(Stored items from a collection)
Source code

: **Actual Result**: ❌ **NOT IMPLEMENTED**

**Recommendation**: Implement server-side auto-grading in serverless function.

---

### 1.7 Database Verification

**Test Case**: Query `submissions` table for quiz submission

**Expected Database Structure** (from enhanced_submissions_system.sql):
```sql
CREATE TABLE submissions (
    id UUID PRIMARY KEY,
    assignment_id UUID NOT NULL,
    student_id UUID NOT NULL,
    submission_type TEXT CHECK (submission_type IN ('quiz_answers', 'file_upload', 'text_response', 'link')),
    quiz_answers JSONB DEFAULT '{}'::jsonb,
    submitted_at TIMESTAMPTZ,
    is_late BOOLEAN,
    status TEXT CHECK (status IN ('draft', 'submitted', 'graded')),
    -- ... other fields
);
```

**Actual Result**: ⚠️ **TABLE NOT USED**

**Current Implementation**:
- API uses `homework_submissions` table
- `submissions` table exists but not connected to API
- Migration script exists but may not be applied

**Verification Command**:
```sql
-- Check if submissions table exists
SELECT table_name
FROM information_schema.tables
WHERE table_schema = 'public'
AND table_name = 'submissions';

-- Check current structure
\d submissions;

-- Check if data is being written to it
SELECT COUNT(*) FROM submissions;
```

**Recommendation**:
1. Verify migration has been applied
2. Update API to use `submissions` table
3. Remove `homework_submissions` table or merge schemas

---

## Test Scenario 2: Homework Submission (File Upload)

* * *

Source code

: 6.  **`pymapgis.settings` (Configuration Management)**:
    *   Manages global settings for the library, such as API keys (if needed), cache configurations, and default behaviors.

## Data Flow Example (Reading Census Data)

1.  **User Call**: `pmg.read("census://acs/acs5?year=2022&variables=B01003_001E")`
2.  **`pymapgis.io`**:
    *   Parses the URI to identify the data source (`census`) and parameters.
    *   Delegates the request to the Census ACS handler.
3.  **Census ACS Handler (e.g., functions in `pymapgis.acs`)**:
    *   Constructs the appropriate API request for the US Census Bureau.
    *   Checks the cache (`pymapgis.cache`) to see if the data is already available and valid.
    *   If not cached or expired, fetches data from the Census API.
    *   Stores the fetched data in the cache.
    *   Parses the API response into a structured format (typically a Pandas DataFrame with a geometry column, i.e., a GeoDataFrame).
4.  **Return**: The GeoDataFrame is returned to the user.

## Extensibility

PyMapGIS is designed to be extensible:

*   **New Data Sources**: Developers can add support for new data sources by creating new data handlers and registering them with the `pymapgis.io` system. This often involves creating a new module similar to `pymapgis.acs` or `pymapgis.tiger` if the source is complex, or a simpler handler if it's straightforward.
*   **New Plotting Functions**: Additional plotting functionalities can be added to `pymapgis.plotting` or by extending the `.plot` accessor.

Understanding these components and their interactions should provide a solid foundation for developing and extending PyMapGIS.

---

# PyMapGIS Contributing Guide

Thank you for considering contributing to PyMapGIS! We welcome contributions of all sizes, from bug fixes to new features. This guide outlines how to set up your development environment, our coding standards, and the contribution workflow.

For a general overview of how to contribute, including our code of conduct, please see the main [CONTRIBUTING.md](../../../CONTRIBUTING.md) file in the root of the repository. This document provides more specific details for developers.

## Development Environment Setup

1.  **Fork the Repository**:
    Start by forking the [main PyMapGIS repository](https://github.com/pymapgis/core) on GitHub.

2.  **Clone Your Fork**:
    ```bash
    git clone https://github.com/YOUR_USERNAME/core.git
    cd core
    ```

--

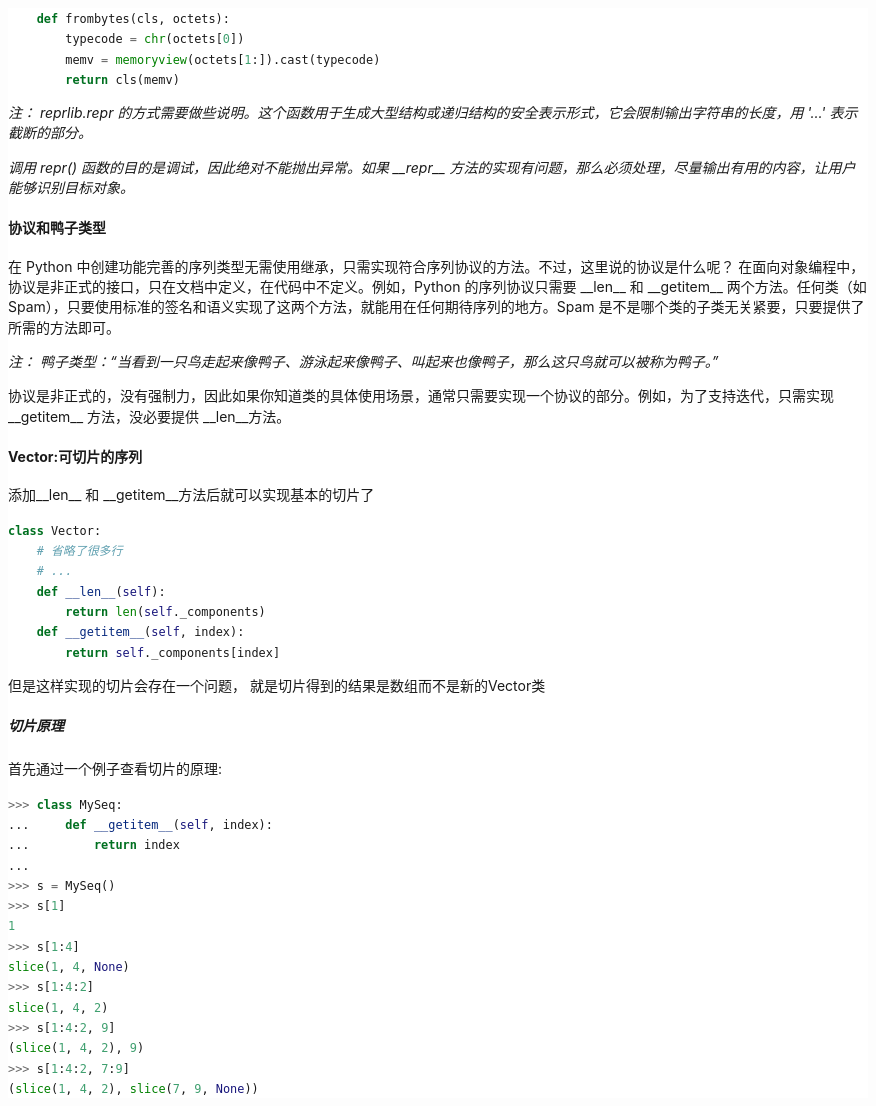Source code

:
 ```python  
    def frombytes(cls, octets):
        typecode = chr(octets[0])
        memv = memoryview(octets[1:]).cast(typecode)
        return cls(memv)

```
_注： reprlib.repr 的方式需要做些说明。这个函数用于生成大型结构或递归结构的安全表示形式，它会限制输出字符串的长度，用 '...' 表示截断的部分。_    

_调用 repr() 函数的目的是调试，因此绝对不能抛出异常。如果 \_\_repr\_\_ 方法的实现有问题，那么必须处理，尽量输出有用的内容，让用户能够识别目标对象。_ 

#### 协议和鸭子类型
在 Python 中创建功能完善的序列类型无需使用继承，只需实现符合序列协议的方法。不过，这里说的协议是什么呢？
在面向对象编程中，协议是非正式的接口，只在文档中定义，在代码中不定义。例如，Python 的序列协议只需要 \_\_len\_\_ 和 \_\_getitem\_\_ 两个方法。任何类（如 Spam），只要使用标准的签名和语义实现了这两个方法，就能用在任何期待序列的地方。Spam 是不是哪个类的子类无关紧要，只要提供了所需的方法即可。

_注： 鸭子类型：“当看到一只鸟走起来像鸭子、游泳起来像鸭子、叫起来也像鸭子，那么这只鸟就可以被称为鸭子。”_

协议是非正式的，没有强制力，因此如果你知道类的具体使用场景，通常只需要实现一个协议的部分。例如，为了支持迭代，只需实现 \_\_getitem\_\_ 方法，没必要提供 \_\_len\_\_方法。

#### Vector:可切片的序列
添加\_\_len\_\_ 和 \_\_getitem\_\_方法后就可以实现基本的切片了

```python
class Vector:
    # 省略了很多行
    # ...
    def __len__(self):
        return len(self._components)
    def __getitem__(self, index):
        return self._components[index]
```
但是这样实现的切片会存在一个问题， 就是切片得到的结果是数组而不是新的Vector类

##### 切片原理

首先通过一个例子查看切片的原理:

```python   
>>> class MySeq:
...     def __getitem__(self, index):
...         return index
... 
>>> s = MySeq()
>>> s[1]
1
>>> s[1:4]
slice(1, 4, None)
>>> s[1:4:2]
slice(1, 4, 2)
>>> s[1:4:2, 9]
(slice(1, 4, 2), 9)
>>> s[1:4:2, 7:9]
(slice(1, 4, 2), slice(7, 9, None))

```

Exercise:
Wherever a line in the data above contains the word "applied", copy that line.

Written answer:
- Migration script exists but may not be applied
1. Verify migration has been applied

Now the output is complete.